ValidSet$Cat_PESO <- as.factor(ValidSet$Cat_PESO)

arvore_train <- predict(arvore, newdata = ValidSet, type = "class")

cm_arvore <- confusionMatrix(arvore_train, reference = ValidSet$Cat_PESO)

cm_arvore


## ROC Curve

arvore_roc <- predict(arvore, newdata = ValidSet, type = "prob")

tree.roc <- multiclass.roc(ValidSet$Cat_PESO, arvore_roc)

auc(tree.roc)


## Saving model
saveRDS(arvore, "modelo_rpart_classificacao_pr_08958_last_.rds")


# Multinomial Logistic Regression -----------------------------------------

logistic_model <- multinom(formula = Cat_PESO ~. , 
                            data = TrainSet)


summary(logistic_model)

modelo_logistic$AIC

## Confusion matrix

ValidSet$Cat_PESO <- as.factor(ValidSet$Cat_PESO)

logistic_teste <- predict(modelo_logistic, newdata = ValidSet, type = "class")

cm_lgm <- confusionMatrix(logistic_teste, reference = ValidSet$Cat_PESO)

cm_lgm

## ROC Curve

arvore_roc <- predict(modelo_logistic, newdata = ValidSet, type = "prob")

tree.roc <- multiclass.roc(ValidSet$Cat_PESO, arvore_roc)

auc(tree.roc)


## Saving model
saveRDS(logistic_model, "modelo_logistic_multinomial_classificacao.rds")

# Random Forest -----------------------------------------------------------
## Random Forest --> 0.5 split --> Target variable needs to be Factor

rf <- randomForest(Cat_PESO ~. ,
                     data = TrainSet, importance = TRUE, 
                     na.action = na.omit
                     )

## Confusion Matrix

ValidSet$Cat_PESO <- as.factor(ValidSet$Cat_PESO)
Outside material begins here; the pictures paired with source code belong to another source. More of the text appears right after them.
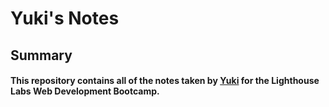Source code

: # Yuki's Notes

## Summary 

#### This repository contains all of the notes taken by [Yuki](https://github.com/shiawase7) for the Lighthouse Labs Web Development Bootcamp.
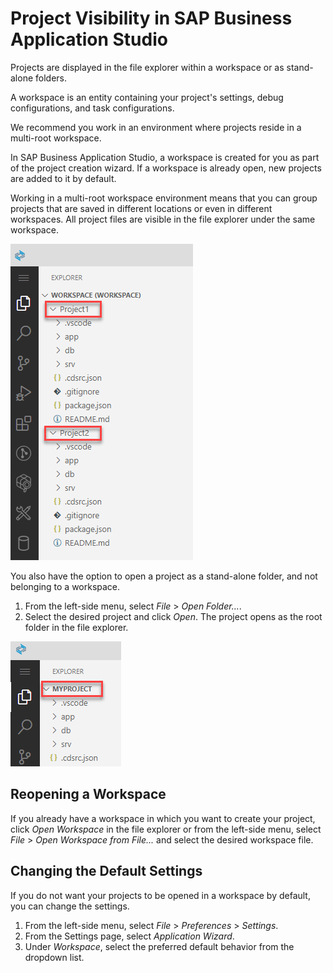 <!-- loio0919ce1ca4a342628e49c0f5e9c8cdcf -->

# Project Visibility in SAP Business Application Studio

Projects are displayed in the file explorer within a workspace or as stand-alone folders.



A workspace is an entity containing your project's settings, debug configurations, and task configurations.

We recommend you work in an environment where projects reside in a multi-root workspace.

In SAP Business Application Studio, a workspace is created for you as part of the project creation wizard. If a workspace is already open, new projects are added to it by default.

Working in a multi-root workspace environment means that you can group projects that are saved in different locations or even in different workspaces. All project files are visible in the file explorer under the same workspace.

![multiroot project](images/multiroot_project_175fb41.png)

You also have the option to open a project as a stand-alone folder, and not belonging to a workspace.

1.  From the left-side menu, select *File* \> *Open Folder...*.
2.  Select the desired project and click *Open*. The project opens as the root folder in the file explorer.

![stand-alone project](images/stand-alone_project_9a11670.png)



<a name="loio0919ce1ca4a342628e49c0f5e9c8cdcf__section_djg_l4d_4nb"/>

## Reopening a Workspace

If you already have a workspace in which you want to create your project, click *Open Workspace* in the file explorer or from the left-side menu, select *File* \> *Open Workspace from File...* and select the desired workspace file.



<a name="loio0919ce1ca4a342628e49c0f5e9c8cdcf__section_vt2_jxh_brb"/>

## Changing the Default Settings

If you do not want your projects to be opened in a workspace by default, you can change the settings.

1.  From the left-side menu, select *File* \> *Preferences* \> *Settings*.
2.  From the Settings page, select *Application Wizard*.
3.  Under *Workspace*, select the preferred default behavior from the dropdown list.

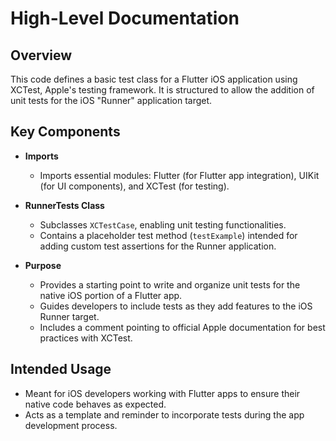# High-Level Documentation

## Overview
This code defines a basic test class for a Flutter iOS application using XCTest, Apple's testing framework. It is structured to allow the addition of unit tests for the iOS "Runner" application target.

## Key Components

- **Imports**
  - Imports essential modules: Flutter (for Flutter app integration), UIKit (for UI components), and XCTest (for testing).

- **RunnerTests Class**
  - Subclasses `XCTestCase`, enabling unit testing functionalities.
  - Contains a placeholder test method (`testExample`) intended for adding custom test assertions for the Runner application.

- **Purpose**
  - Provides a starting point to write and organize unit tests for the native iOS portion of a Flutter app.
  - Guides developers to include tests as they add features to the iOS Runner target.
  - Includes a comment pointing to official Apple documentation for best practices with XCTest.

## Intended Usage

- Meant for iOS developers working with Flutter apps to ensure their native code behaves as expected.
- Acts as a template and reminder to incorporate tests during the app development process.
rf_train <- predict(modelo_random_forest, newdata = ValidSet)
cm_rf <- confusionMatrix(rf_train, reference = ValidSet$Cat_PESO)
cm_rf

## Variable Importance
                     
rf$importance

varImpPlot(rf)


## ROC Curve

arvore_roc <- predict(modelo_random_forest, newdata = ValidSet, type = "prob")

tree.roc <- multiclass.roc(ValidSet$Cat_PESO, arvore_roc)

auc(tree.roc)

## Saving model
                     
saveRDS(rf, "modelo_random_forest_classificacao_certo.rds")